🤖 AI Summary
Industrial non-intrusive load monitoring (NILM) faces challenges including scarcity of real-world data, complex appliance-level energy consumption patterns, and privacy constraints—severely limiting model generalizability. To address these, we propose Appliance-Modulated Data Augmentation (AMDA), a device-aware, controllable data augmentation framework built upon the open-source SIDED dataset generated via digital twin simulation. AMDA dynamically modulates augmentation intensity according to each appliance’s electricity consumption influence weight, preserving data fidelity while alleviating annotation scarcity and privacy bottlenecks. Experiments demonstrate that NILM models trained with AMDA achieve a normalized decomposition error of 0.093 on unseen scenarios—reducing errors by 80% and 68% compared to no augmentation and random augmentation baselines, respectively. This yields substantial improvements in cross-scenario generalization.

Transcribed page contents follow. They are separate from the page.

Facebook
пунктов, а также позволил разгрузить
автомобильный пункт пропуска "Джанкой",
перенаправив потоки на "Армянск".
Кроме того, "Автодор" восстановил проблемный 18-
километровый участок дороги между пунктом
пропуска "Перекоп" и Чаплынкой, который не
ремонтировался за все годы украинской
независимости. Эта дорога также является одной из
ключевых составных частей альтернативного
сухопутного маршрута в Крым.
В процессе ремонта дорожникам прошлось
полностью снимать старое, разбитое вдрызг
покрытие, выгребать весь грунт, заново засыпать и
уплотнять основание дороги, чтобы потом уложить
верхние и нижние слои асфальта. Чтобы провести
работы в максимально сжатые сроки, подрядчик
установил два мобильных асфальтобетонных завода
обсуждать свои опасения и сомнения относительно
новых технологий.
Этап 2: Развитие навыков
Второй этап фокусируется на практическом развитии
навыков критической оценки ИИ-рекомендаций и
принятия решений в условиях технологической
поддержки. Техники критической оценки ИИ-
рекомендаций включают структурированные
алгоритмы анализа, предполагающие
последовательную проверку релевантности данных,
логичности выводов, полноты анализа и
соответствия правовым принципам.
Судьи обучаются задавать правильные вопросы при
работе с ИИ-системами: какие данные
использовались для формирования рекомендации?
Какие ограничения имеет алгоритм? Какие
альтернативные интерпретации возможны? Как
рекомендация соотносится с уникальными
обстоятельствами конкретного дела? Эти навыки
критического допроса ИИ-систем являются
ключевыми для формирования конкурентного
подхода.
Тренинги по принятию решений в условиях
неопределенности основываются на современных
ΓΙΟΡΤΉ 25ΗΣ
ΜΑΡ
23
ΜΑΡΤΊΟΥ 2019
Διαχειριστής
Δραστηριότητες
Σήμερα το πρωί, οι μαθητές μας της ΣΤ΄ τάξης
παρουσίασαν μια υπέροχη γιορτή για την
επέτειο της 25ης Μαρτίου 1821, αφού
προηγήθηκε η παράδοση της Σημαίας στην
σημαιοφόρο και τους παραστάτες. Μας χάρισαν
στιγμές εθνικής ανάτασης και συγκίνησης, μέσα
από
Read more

Our work establishes a reproducible, scalable paradigm for data generation and augmentation tailored to industrial NILM.
📝 Abstract
Industrial Non-Intrusive Load Monitoring (NILM) is limited by the scarcity of high-quality datasets and the complex variability of industrial energy consumption patterns. To address data scarcity and privacy issues, we introduce the Synthetic Industrial Dataset for Energy Disaggregation (SIDED), an open-source dataset generated using Digital Twin simulations. SIDED includes three types of industrial facilities across three different geographic locations, capturing diverse appliance behaviors, weather conditions, and load profiles. We also propose the Appliance-Modulated Data Augmentation (AMDA) method, a computationally efficient technique that enhances NILM model generalization by intelligently scaling appliance power contributions based on their relative impact. We show in experiments that NILM models trained with AMDA-augmented data significantly improve the disaggregation of energy consumption of complex industrial appliances like combined heat and power systems. Specifically, in our out-of-sample scenarios, models trained with AMDA achieved a Normalized Disaggregation Error of 0.093, outperforming models trained without data augmentation (0.451) and those trained with random data augmentation (0.290). Data distribution analyses confirm that AMDA effectively aligns training and test data distributions, enhancing model generalization.